Green Procurement - PDF 361.97 KB |
Transcript with Patrick Quinn and Minister Eamon Ryan - PDF 241.42 KB
Traveling abroad for a holiday on the beach is what many of us have been planning all year. But do we really consider the impact our holidays have on the environment? The Aviation industry is one of the biggest carbon emitters contributing about 3% of the global total. Each time we fly we contribute to this increase in emissions and consequently to global warming. One trip to the Maldives would use up as much carbon as you should use in a year. Also many costal areas are experiencing pressure from the increase in global toursim. Coral reefs and fish breeding grounds are declining because of this impact. Many people are looking instead for a low impact way to enjoy their holidays by staying in Ireland and rediscovering our beautiful mountains and lakes for relaxing breaks or adventure holidays.
Green Tourism - PDF 354.07 KB |
Transcript with Aoife NicCanna and Nuala McNulty - PDF 235.01 KB
Green business is a good thing for both companies and for the planet. Green products and services have seen a growth in demand due to growing consumer concerns for sustainable production. Businesses have found they can save money by improving their efficiency with fuel, waste and water as well as decreasing their impact on the environment. Business leaders have come to realise that sustainability is the future for busniess and that corporations play a key role in reducing carbon emmisions to mitigate climate change.

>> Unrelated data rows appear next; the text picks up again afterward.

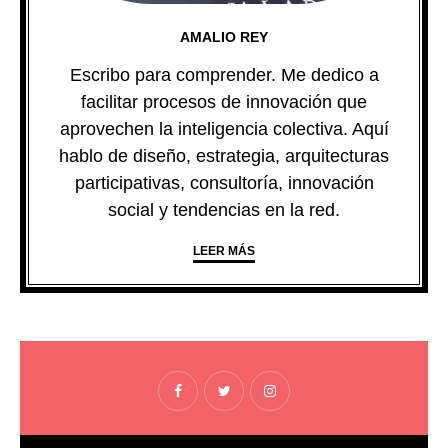
AMALIO REY
Escribo para comprender. Me dedico a
facilitar procesos de innovación que
aprovechen la inteligencia colectiva. Aquí
hablo de diseño, estrategia, arquitecturas
participativas, consultoría, innovación
social y tendencias en la red.
LEER MÁS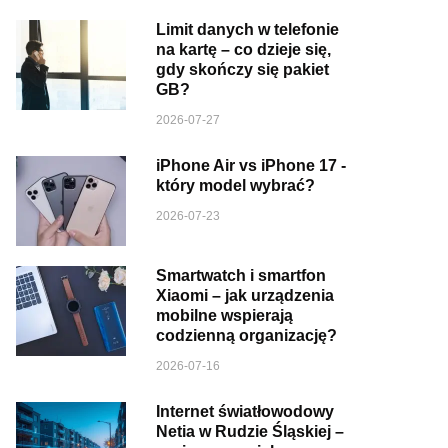
Limit danych w telefonie
na kartę – co dzieje się,
gdy skończy się pakiet
GB?
2026-07-27
iPhone Air vs iPhone 17 -
który model wybrać?
2026-07-23
Smartwatch i smartfon
Xiaomi – jak urządzenia
mobilne wspierają
codzienną organizację?
2026-07-16
Internet światłowodowy
Netia w Rudzie Śląskiej –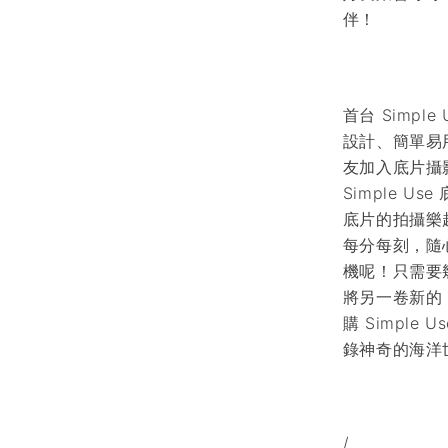
伴！
首台 Simpl
設計、簡單易
友加入底片攝影
Simple 
底片的拍攝樂趣
每分每刻，隨
機呢！只需要
將另一卷新的
購 Simple
錄神奇的海洋
/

Greening Business - PDF 381.97 KB |
Interview transcript with Aoife Nic Canna and John Harrington - PDF 240.98 KB
We live in an era of challenges. Economic uncertainty, climate change and peak oil dominate the headlines. Meanwhile, society becomes ever more complex and the connection between people, their community, and the natural environment grows weaker. Rural communities, in particular, need new models of development to keep the countryside alive. Human beings need to reconnect with long standing values of respect for our environment, our communities and to help to create a sustainable world for our children to inherit. An ecovillage is a model for doing this and can be seen as a modern settlement where humans live in harmony and co-operation with nature, testing new experiments, new technologies and new skills designed to create a more endurable, peaceful and diverse way of life. The Ecovillage Project in Cloughjordan, North Tipperary is Ireland's leading ecological project which acts as a model for sustainable rural development.

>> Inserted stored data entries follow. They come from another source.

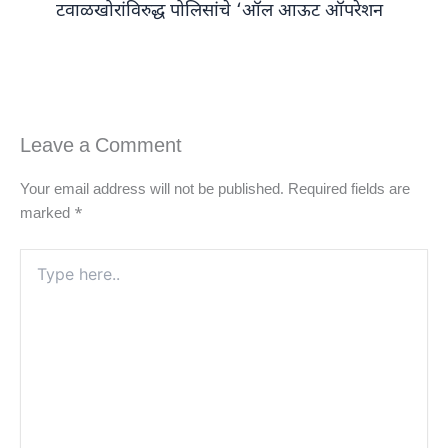
टवाळखोरांविरुद्ध पोलिसांचे ‘ऑल आऊट ऑपरेशन
Leave a Comment
Your email address will not be published.
Required fields are
marked
*
Type
here..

Green Company -The Future – Cloughjordan Ecovillage - PDF 370.72 KB |
Transcript with Aoife Nic Canna and Davie Philip and Greg Allen - PDF 243.98 KB
The Transition Towns process, which has its roots in Ireland, has been rapidly spreading throughout the world. The Transition process offers pathways, new ways of thinking and a set of tools that could help us respond to the shocks that we inevitably face. The Transition process is a move away from fossil fuel dependency, where every aspect of our lives is dependent on cheap and available oil, to a relocalised future that is healthy, balanced and resilient. Resilience can be understood as the flip-side of vulnerability and is the ability of a system or a community to hold together and function in the face of disruption and shock. This means having the capacity to deal with adversity and the ability to find new ways of doing things when current approaches no longer serve us. Because the possibility of abrupt breakdown in our vital social, economic and environmental systems is rising fast we need to find ways to accelerate the building the resilience of our local communities. This is what is at the heart of the Transition process and communities everywhere are now exploring how to do more for themselves and be able to feed and power our towns and villages from local producers and resources.